Du distributionnalisme au transformationnalisme

Des unités aux phrases

Dans une deuxième période de son travail de chercheur, dans les années 60, Harris s’intéresse aux plans de la phrase et du discours, naturellement amenés par sa conception des unités de la langue qui repose sur la hiérarchisation. Son projet distributionnel est renouvelé par la notion de transformation et l’on parle alors de transformationnalisme. Conformément à la méthode descriptive qu’il avait appliquée aux unités de la langue et à leur relation distributionnelle, il part de l’observation des phrases pour proposer ensuite une formalisation possible. Son but n’est pas tant de pouvoir rendre compte de la totalité des phrases productibles, que de distinguer les combinaisons de segments qui forment des phrases acceptables de celles qui n’en forment pas.

La notion de transformation

La notion de transformation répond à une interrogation sur les relations entretenues entre les phrases et non sur leur construction. Les relations entre les phrases sont fondées sur la transformation : les phrases d’une langue peuvent être analysées et classées à partir de quelques opérations formelles appliquées aux structures de phrases dites de base (en anglais kernels, « phrases-noyaux »). Par exemple, la phrase Cette

robe a été faite par une couturière peut être analysée comme la transformation passive de la phrase originelle : Une couturière a fait cette robe. Harris propose une typologie de douze transformations possibles (transformation passive, subordination, substitution pronominale, réduction par ellipse, etc.).

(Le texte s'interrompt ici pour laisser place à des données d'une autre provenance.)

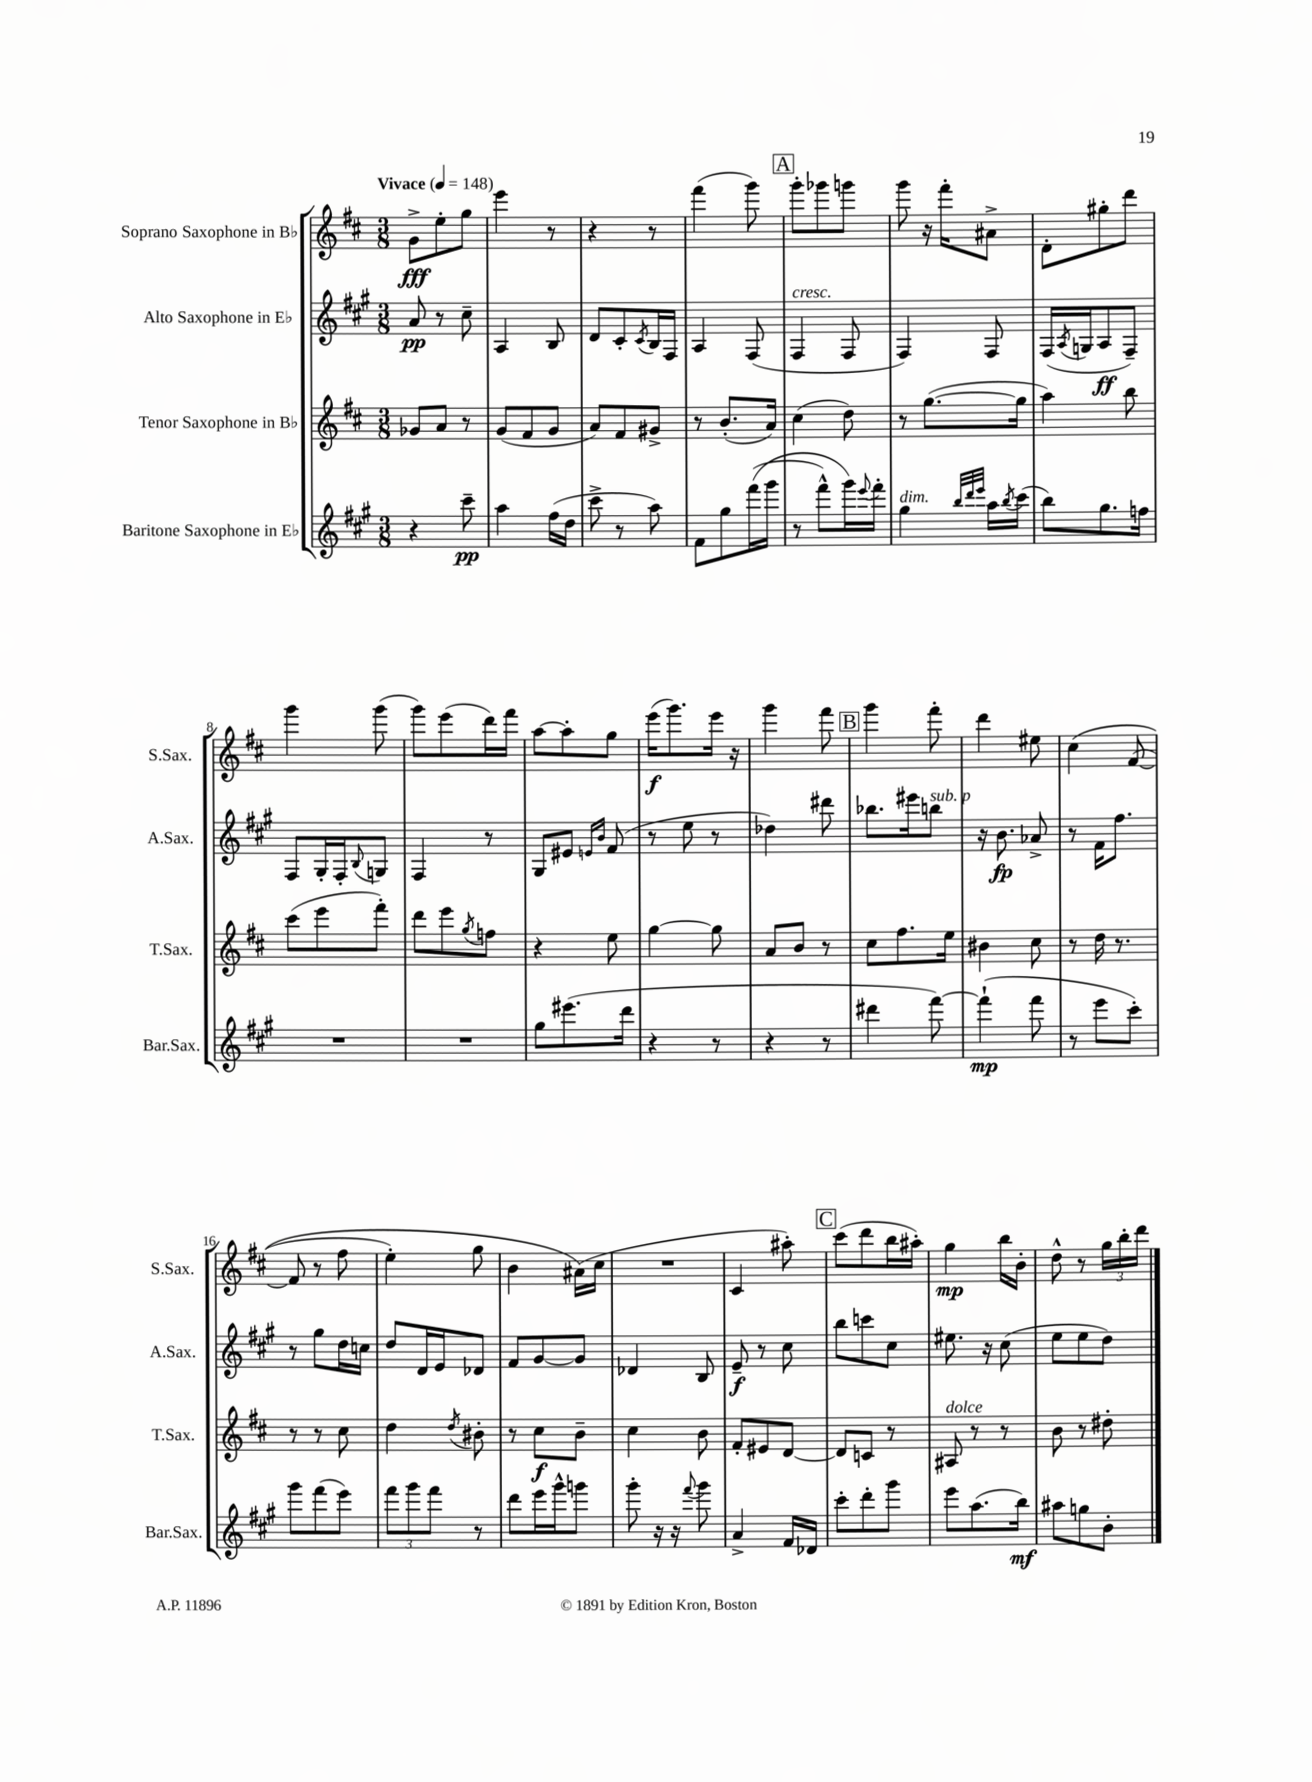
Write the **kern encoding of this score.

**kern	**kern	**kern	**kern
*staff4	*staff3	*staff2	*staff1
*clefG2	*clefG2	*clefG2	*clefG2
*k[f#c#g#]	*k[f#c#]	*k[f#c#g#]	*k[f#c#]
*M3/8	*M3/8	*M3/8	*M3/8
*MM148	*MM148	*MM148	*MM148
4r	8g-	8a	8g^
.	8a	8r	8ee'
8ccc#~	8r	8cc#~	8gg
=	=	=	=
4aa	(8g	4A	4eee
.	8f#	.	.
(16ff#	8g	8B	8r
16dd	.	.	.
=	=	=	=
8ccc#^	8a)	8d	4r
8r	8f#	8c#'	.
.	.	8qc#	.
8aa)	8g#^	16B	8r
.	.	16F#	.
=	=	=	=
8f#	8r	4A	(4fff#
8gg#	(8.b'	.	.
&((16fff#	.	(8F#	8ggg)
16ggg#	16a)	.	.
=	=	=	=
8r	(4cc#	4F#	8ggg'
8fff#^^)	.	.	8ggg-
16ggg#&)	8dd)	8F#	8ggg
8qqeee	.	.	.
16fff#'	.	.	.
=	=	=	=
4gg#	8r	4F#)	8ggg
.	([8.gg	.	16r
.	.	.	16fff#'
32qqbb	.	.	.
32qqddd	.	.	.
32qqeee	.	.	.
16aa	.	8F#	8a#^
8qbb	.	.	.
(16ccc#	16gg]	.	.
=	=	=	=
8bb)	4aa)	(16F#	8d'
.	.	8qA	.
.	.	16G	.
8.gg#	.	8A	8gg#'
.	8bb	8F#~)	8ddd
16ff	.	.	.
=	=	=	=
4.r	(8ccc#	8F#	4ggg
.	8eee	16G#'	.
.	.	16F#'	.
.	.	8qqB	.
.	8fff#')	8G	(8ggg
=	=	=	=
4.r	8ddd	4F#	8ggg)
.	8eee	.	(8eee
.	8qgg	.	.
.	8ff	8r	16ddd)
.	.	.	16fff#
=	=	=	=
8gg#	4r	8G#	[8aa
(8.eee#	.	8e#	8aa']
.	.	16qqe	.
.	.	16qqb	.
.	8ee	(8f#	8gg
16ddd	.	.	.
=	=	=	=
4r	[4gg	8r	(16eee
.	.	.	8.ggg)
.	.	8ee	.
8r	8gg]	8r	16eee
.	.	.	16r
=	=	=	=
4r	8a	4dd-)	4ggg
.	8b	.	.
8r	8r	8ddd#	8fff#
=	=	=	=
4ddd#	8cc#	8.bb-	4ggg
.	8.ff#	.	.
.	.	16eee#	.
[8fff#)	.	8bb	8fff#'
.	16ee	.	.
=	=	=	=
(4fff#`]	4b#	16r	4ddd
.	.	8.b	.
8fff#	8cc#	8a-^	8ee#
=	=	=	=
8r	8r	8r	&(4cc#
8eee	16dd	16f#	.
.	8.r	8.ff#	.
8ccc#')	.	.	([8f#
=	=	=	=
8ggg#	8r	8r	8f#]
(8fff#	8r	8gg#	8r
8eee)	8cc#	16dd	8ff#
.	.	16cc	.
=	=	=	=
12fff#	4dd	8dd	4ee')
12ggg#	.	.	.
.	.	16d	.
12fff#	.	.	.
.	.	16e	.
.	8qdd	.	.
8r	8b#'	8d-	8gg
=	=	=	=
8ddd	8r	8f#	4b
16eee	8cc#	[8g#	.
16ggg#^^	.	.	.
8ggg	8b~	8g#]	(16a#&)
.	.	.	16cc#
=	=	=	=
8ggg#'	4cc#	4d-	4.r
16r	.	.	.
16r	.	.	.
8qqfff#	.	.	.
8ggg#	8b	8B	.
=	=	=	=
4a^	8f#'	8e~	4c#
.	8e#	8r	.
16f#	[8d	8cc#	8aa#')
16d-	.	.	.
=	=	=	=
8ccc#'	8d]	8bb	(8ccc#
8ddd'	8c	8ccc	8ddd
8ggg#	8r	8cc#	16bb
.	.	.	16aa#')
=	=	=	=
8eee	8A#	8.ee#	4gg
(8.aa	8r	.	.
.	.	16r	.
.	8r	(8cc#	16bb
16bb)	.	.	16b'
=	=	=	=
8aa#	8b	8ee	8dd^^
8gg	8r	8ee	8r
8b'	8dd#'	8dd)	24gg
.	.	.	24bb'
.	.	.	24ddd
==	==	==	==
*-	*-	*-	*-
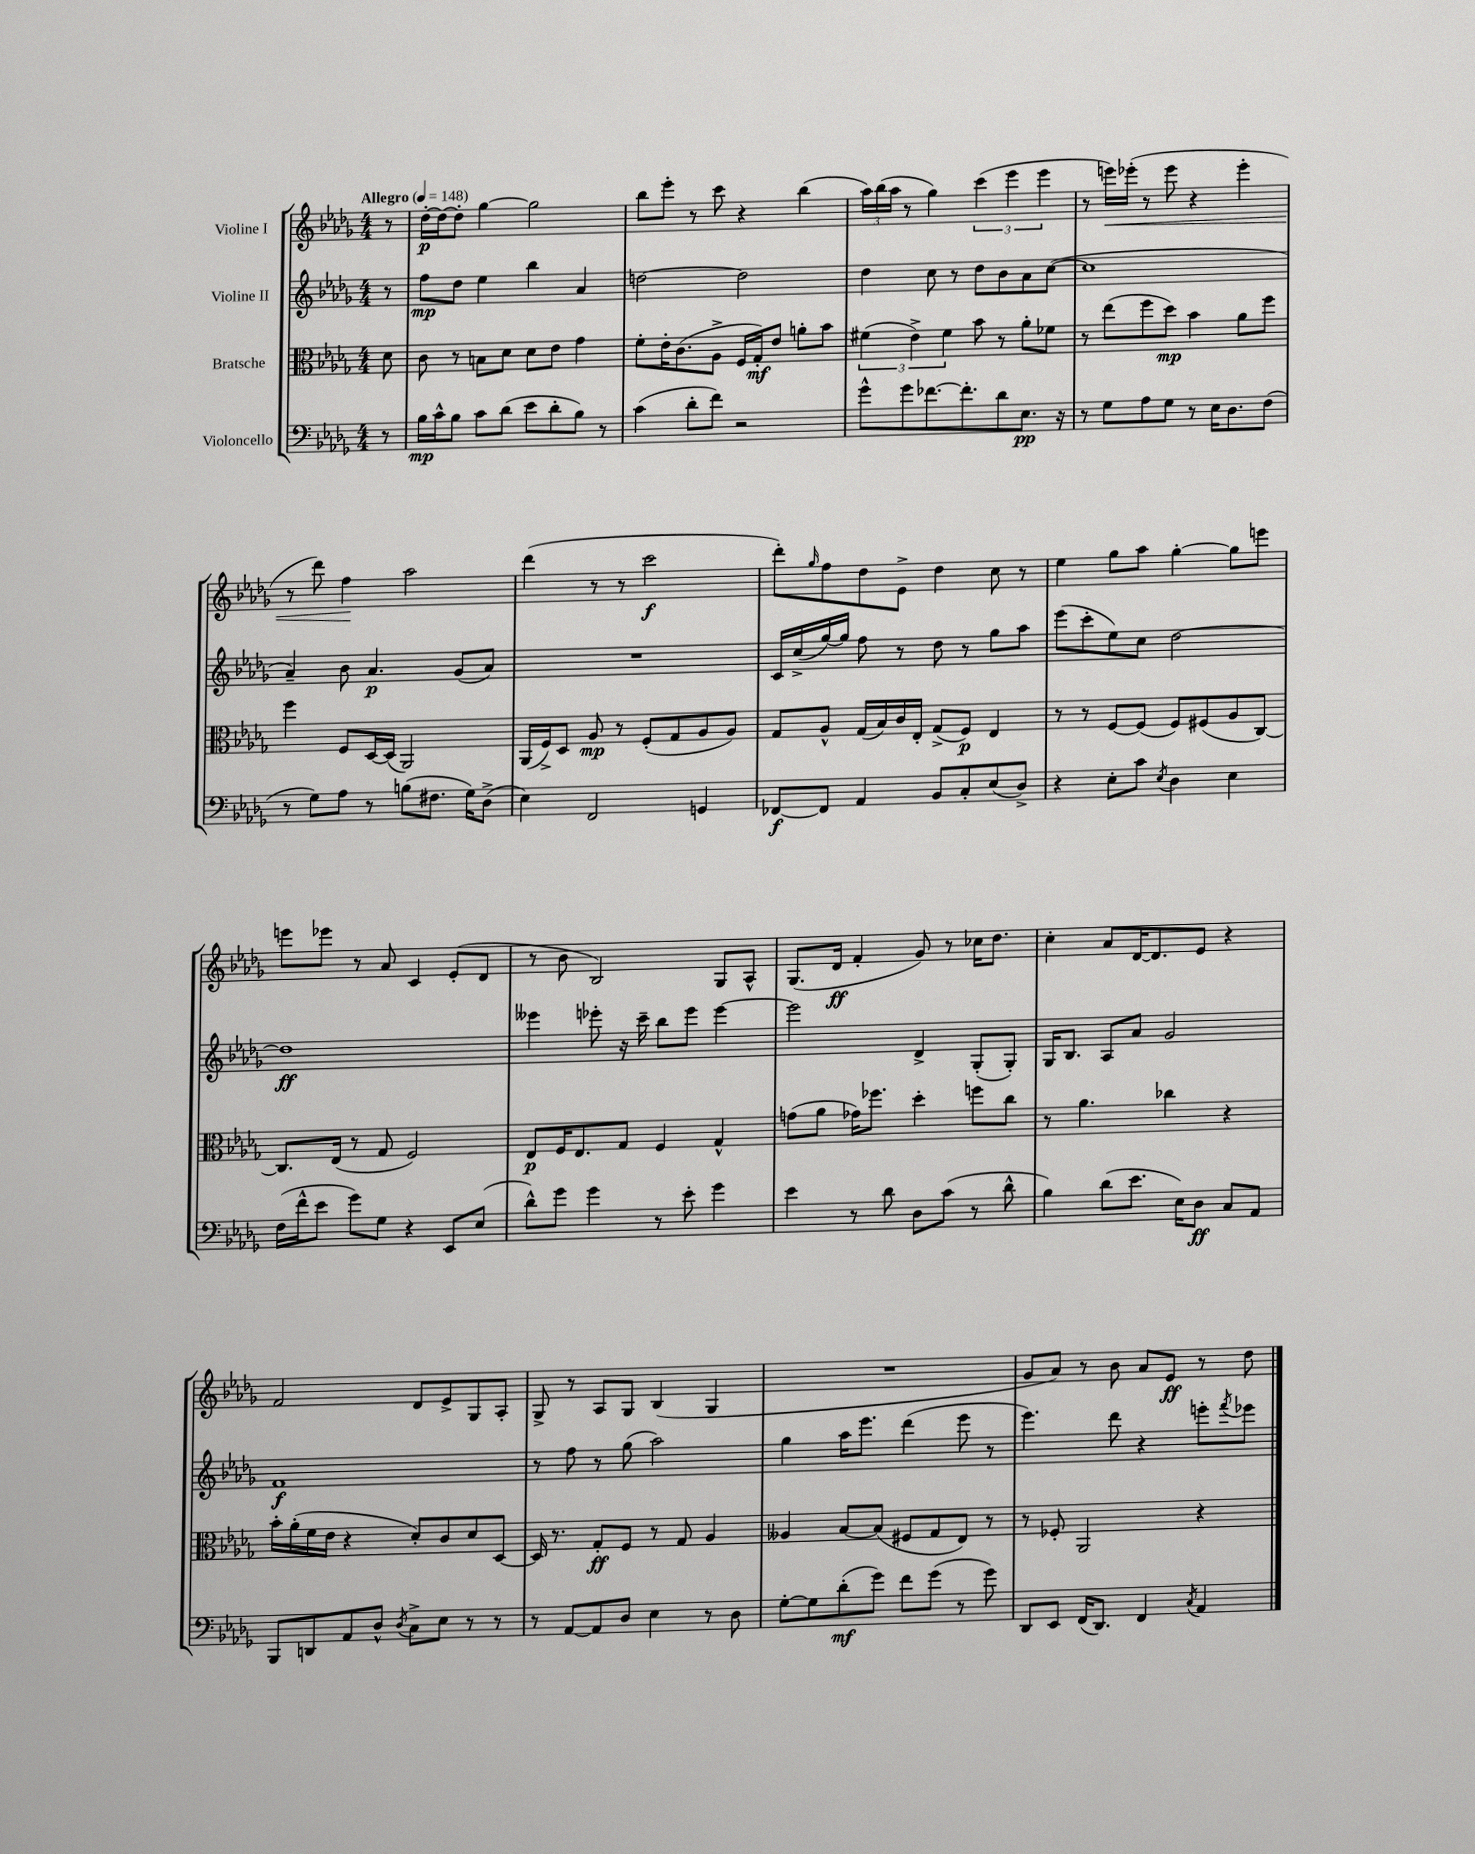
<<
\new StaffGroup <<
\new Staff = "s0" \with { instrumentName = "Violine I" } {
    \clef treble \key des \major \numericTimeSignature \time 4/4 \partial 8 \tempo "Allegro" 4 = 148
    r8 |
    des''16~-.\p des''16~ des''8-. ges''4~ ges''2 |
    bes''8 ees'''8-. r8 c'''8 r4 bes''4( |
    \tuplet 3/2 { aes''16) bes''16( aes''16 } r8 ges''4) \tuplet 3/2 { c'''4( ees'''4 ees'''4 } |
    r8 e'''16\<) ees'''16-.( r8 ees'''8 r4 ees'''4-. |
    r8 des'''8) f''4\! aes''2 |
    des'''4( r8 r8 c'''2\f |
    des'''8-.) \grace { ges''16 } f''8 des''8 ees'8-> des''4 c''8 r8 |
    ees''4 ges''8 aes''8 ges''4~-. ges''8 e'''8 |
    e'''8 ees'''8 r8 aes'8 c'4 ees'8-.( des'8 |
    r8 bes'8 bes2) ges8 aes8-^ |
    ges8.( des'16\ff f'4-. ges'8) r8 ces''16 des''8. |
    c''4-. aes'8 des'16~ des'8. ees'8 r4 |
    f'2 des'8 ees'8-> ges8 aes8-. |
    ges8-> r8 aes8 ges8 bes4( ges4 |
    R1 |
    ges'8 aes'8) r8 bes'8 aes'8 ees'8\ff r8 des''8 \bar "|." |
}
\new Staff = "s1" \with { instrumentName = "Violine II" } {
    \clef treble \key des \major \numericTimeSignature \time 4/4 \partial 8
    r8 |
    f''8\mp des''8 ees''4 bes''4 aes'4 |
    d''2~ d''2 |
    des''4 c''8 r8 des''8 bes'8 aes'8 c''8~( |
    c''1 |
    aes'4--) bes'8 aes'4.\p ges'8( aes'8) |
    R1 |
    c'16 c''16->( ges''16~) ges''16 f''8 r8 des''8 r8 ges''8 aes''8 |
    ees'''8( c'''8-. ees''8) c''8 des''2~ |
    des''1\ff |
    eeses'''4 ees'''8-. r16 c'''16-- bes''8 ees'''8 ees'''4~ |
    ees'''2 des'4-> ges8-.( ges8-.) |
    ges16 bes8. aes8 aes'8 ges'2 |
    f'1\f |
    r8 f''8 r8 ges''8( aes''2) |
    ges''4 aes''16 ees'''8. des'''4( ees'''8 r8 |
    ees'''4.) des'''8 r4 e'''8-. \acciaccatura { f'''8 } ees'''8 \bar "|." |
}
\new Staff = "s2" \with { instrumentName = "Bratsche" } {
    \clef alto \key des \major \numericTimeSignature \time 4/4 \partial 8
    des'8 |
    c'8 r8 b8 des'8 des'8 ees'8 ges'4 |
    f'8-. ees'16-. c'8.( aes8-> f16 ges16-.\mf) ees'8 a'8-. bes'8 |
    \tuplet 3/2 { fis'4( ees'4->) fis'4 } bes'8 r8 aes'8-. fes'8 |
    r8 ees''8( f''8 des''8\mp) bes'4 aes'8 f''8 |
    f''4 f8 des16~ des16( aes,2) |
    aes,16( f16->) des8 aes8\mp r8 f8-.( ges8 aes8 aes8) |
    ges8 aes8-^ ges16( bes16) c'16 ees16-. ges8->( f8\p) ees4 |
    r8 r8 f8~ f8( f8) fis8( aes8 c8~) |
    c8. ees16( r8 ges8 f2) |
    ees8\p f16 ees8. ges8 f4 ges4-^ |
    g'8( aes'8 ges'16) fes''8. des''4-. f''8 c''8 |
    r8 aes'4. ces''4 r4 |
    bes'16-. aes'16-.( f'16 ees'16 r4 des'8-.) c'8 des'8 des8~ |
    des16 r8. ges8-.\ff f8 r8 ges8 aes4 |
    aeses4 bes8~ bes8( fis8 ges8 ees8) r8 |
    r8 fes8-. aes,2 r4 \bar "|." |
}
\new Staff = "s3" \with { instrumentName = "Violoncello" } {
    \clef bass \key des \major \numericTimeSignature \time 4/4 \partial 8
    r8 |
    bes16\mp c'16-^ bes8 c'8 des'8( ees'8 des'8-. bes8) r8 |
    c'4( des'8-. f'8) r2 |
    ges'8-^ ges'8 fes'8.~ fes'8.-. des'8 ees8.\pp r16 |
    r8 ges8 aes8 ges8 r8 ees16 des8. f8( |
    r8 ges8) aes8 r8 b8( fis8. ges16) des8->( |
    ees4) f,2 g,4 |
    fes,8~\f fes,8 aes,4 bes,8 c8-. ees8( des8->) |
    r4 ees8-. c'8 \acciaccatura { ees8 } des4 ees4 |
    f16( f'16-^ ees'8 ges'8) ges8 r4 ees,8 ees8( |
    des'8-^) ges'8 ges'4 r8 ees'8-. ges'4 |
    ees'4 r8 des'8 des8 c'8( r8 des'8-^ |
    bes4) des'8( ees'8. ees16) des8\ff c8 aes,8 |
    bes,,8 d,8 aes,8 des8-^ \acciaccatura { des8 } c8-> ees8 r8 r8 |
    r8 aes,8~ aes,8 des8 ees4 r8 des8 |
    ges8~-. ges8 des'8-.\mf( ges'8) f'8 ges'8( r8 ges'8) |
    des,8 ees,8 f,16( des,8.) f,4 \acciaccatura { c8 } aes,4 \bar "|." |
}
>>
>>
\layout { \context { \Score \remove "Bar_number_engraver" } }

Ce travail ne peut se faire sur toutes les phrases de la langue et il n’est pas question pour Harris de proposer une description exhaustive des phrases d’une langue, et encore moins un modèle abstrait de génération des phrases (projet qui sera ultérieurement celui de Chomsky) ; il s’agit de ramener la diversité et la complexité apparentes des phrases à des combinaisons de phrases simples qui elles, sont en nombre fini. Pour Harris, la transformation est un outil d’ordonnancement de la langue. Le transformationnalisme sera d’une part, exporté en France par Gross et d’autre part retravaillé et réinterprété par Chomsky et le courant générativiste.

L'analyse du discours (discourse analysis)

C'est Harris qui invente l’expression analyse du discours dès 1952 dans un article de la revue Language intitulé « Discourse analysis » (traduit en français en 1969). Il met dans cette formulation l’analyse de « l’énoncé suivi (écrit ou oral) que nous appelons discours » (1969 : 8), i.e. d’une structure linguistique qui va au-delà de la phrase. Il propose d’appliquer à cette dimension (par exemple le texte) la méthode distributionnelle de manière à en montrer le fonctionnement.

Son programme de « discourse analysis » est riche de deux projets : d’une part l’analyse formelle des textes (qui sera développée par d’autres sous le nom de linguistique textuelle) et, d’autre part, l’analyse sociale des productions verbales, i.e. la prise en compte du domaine extralinguistique.

La méthode qu’il propose est celle des classes d’équivalence. Soit les énoncés suivants :

Ici, les feuilles tombent vers le milieu de l’automne

Ici, les feuilles tombent vers la fin du mois

Les premiers froids arrivent après le milieu de l’automne

Nous commençons à chauffer après la fin du mois d’octobre

On dit que le milieu de l’automne et la fin du mois d’octobre sont équivalents car ils apparaissent dans le même environnement. De même pour Les premiers froids arrivent et Nous commençons à chauffer. Ces éléments sont dits appartenir à la même classe d’équivalence.

L'analyse de discours harrissienne a pour but de montrer que les phrases ne s’enchaînent pas arbitrairement, qu’il existe une grammaire de cet enchaînement, différente de la grammaire de la langue, mais dont l’analyse distributionnelle peut rendre compte. Ce que ses successeurs, appartenant à d’autres courants ou d’autres continents, ont très largement montré dans les cinquante dernières années.